The bureaucracy is also much more guarded while meeting journalists. They can cover routine matters, but attempts to try and dig into what is actually going on, what gets discussed at cabinet meetings, how decisions are taken, who is in favour and who is not, possible cabinet reshuffles – basically the grist of much political reporting from Delhi – throws up precious little.
Those who have access are the ones clearly on the side of the government. They report the good news – all the schemes are working spectacularly, the economy is doing well, demonetisation has had no negative impact, and achhe din (good days) are just around the corner. The negatives are reserved for bashing the Opposition, or whatever little there is of it.
All is (not) well
So the ordinary media viewer or reader is led to believe that all is well barring a few stray incidents – a lynching here or there, a few protests, a passing communal incident.
So the ordinary media viewer or reader is led to believe that all is well barring a few stray incidents – a lynching here or there, a few protests, a passing communal incident.
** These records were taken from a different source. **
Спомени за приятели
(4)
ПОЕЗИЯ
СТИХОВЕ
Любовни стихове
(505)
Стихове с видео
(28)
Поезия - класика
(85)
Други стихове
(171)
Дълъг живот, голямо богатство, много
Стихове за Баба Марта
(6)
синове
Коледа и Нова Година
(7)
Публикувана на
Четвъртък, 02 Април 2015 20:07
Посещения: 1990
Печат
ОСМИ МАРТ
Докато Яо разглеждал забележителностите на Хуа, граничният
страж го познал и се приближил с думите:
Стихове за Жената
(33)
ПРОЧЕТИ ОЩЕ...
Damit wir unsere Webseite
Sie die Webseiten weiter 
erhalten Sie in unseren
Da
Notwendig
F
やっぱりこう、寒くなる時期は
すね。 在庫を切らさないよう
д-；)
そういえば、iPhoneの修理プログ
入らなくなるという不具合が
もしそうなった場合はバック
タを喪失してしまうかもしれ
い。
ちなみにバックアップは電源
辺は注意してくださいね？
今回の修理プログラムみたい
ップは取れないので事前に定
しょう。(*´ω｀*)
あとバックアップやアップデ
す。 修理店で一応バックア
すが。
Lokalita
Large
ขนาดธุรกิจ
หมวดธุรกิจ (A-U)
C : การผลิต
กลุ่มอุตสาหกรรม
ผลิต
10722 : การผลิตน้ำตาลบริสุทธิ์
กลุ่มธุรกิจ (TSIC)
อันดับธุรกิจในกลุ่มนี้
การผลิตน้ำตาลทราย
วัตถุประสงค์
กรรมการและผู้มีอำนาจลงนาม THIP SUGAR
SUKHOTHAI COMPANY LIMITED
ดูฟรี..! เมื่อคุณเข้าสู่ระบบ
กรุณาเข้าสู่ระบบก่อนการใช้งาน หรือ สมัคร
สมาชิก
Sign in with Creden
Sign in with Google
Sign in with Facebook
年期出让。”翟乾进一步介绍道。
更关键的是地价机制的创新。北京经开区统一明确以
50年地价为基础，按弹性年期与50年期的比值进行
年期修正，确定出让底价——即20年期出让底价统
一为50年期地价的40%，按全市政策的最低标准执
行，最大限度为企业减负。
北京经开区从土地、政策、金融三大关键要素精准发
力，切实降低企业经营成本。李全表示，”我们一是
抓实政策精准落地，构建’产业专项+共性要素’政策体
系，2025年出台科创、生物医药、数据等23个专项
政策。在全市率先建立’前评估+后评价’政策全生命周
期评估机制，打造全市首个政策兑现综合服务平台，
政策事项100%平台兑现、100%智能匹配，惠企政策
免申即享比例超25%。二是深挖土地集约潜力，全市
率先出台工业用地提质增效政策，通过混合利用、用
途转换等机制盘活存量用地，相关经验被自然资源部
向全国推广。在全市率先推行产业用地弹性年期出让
This clever strategy has worked because the media too has played along. Individual journalists have bought into the government’s propaganda and owners of media houses have sent a message down the line that too much criticism of the government is unwarranted. So censorship? Who needs it?
Incidentally, most of my observations relate to print media. I am not even touching on the insanity that has taken over television news where the line between reality and hysteria has been erased.
To end, let me quote India’s wise and prescient Vice President Hamid Ansari. At the release of a special edition of the National Herald in Bengaluru on June 12, he said:
“In this age of ‘post-truth’ and ‘alternative facts’ where ‘advertorials’ and ‘response features’ edge out editorials, we would do well to recall Nehru’s vision of the press playing its role as a watchdog in a democracy.”
But when the executive has figured out a way not to be watched, can the media be a watchdog?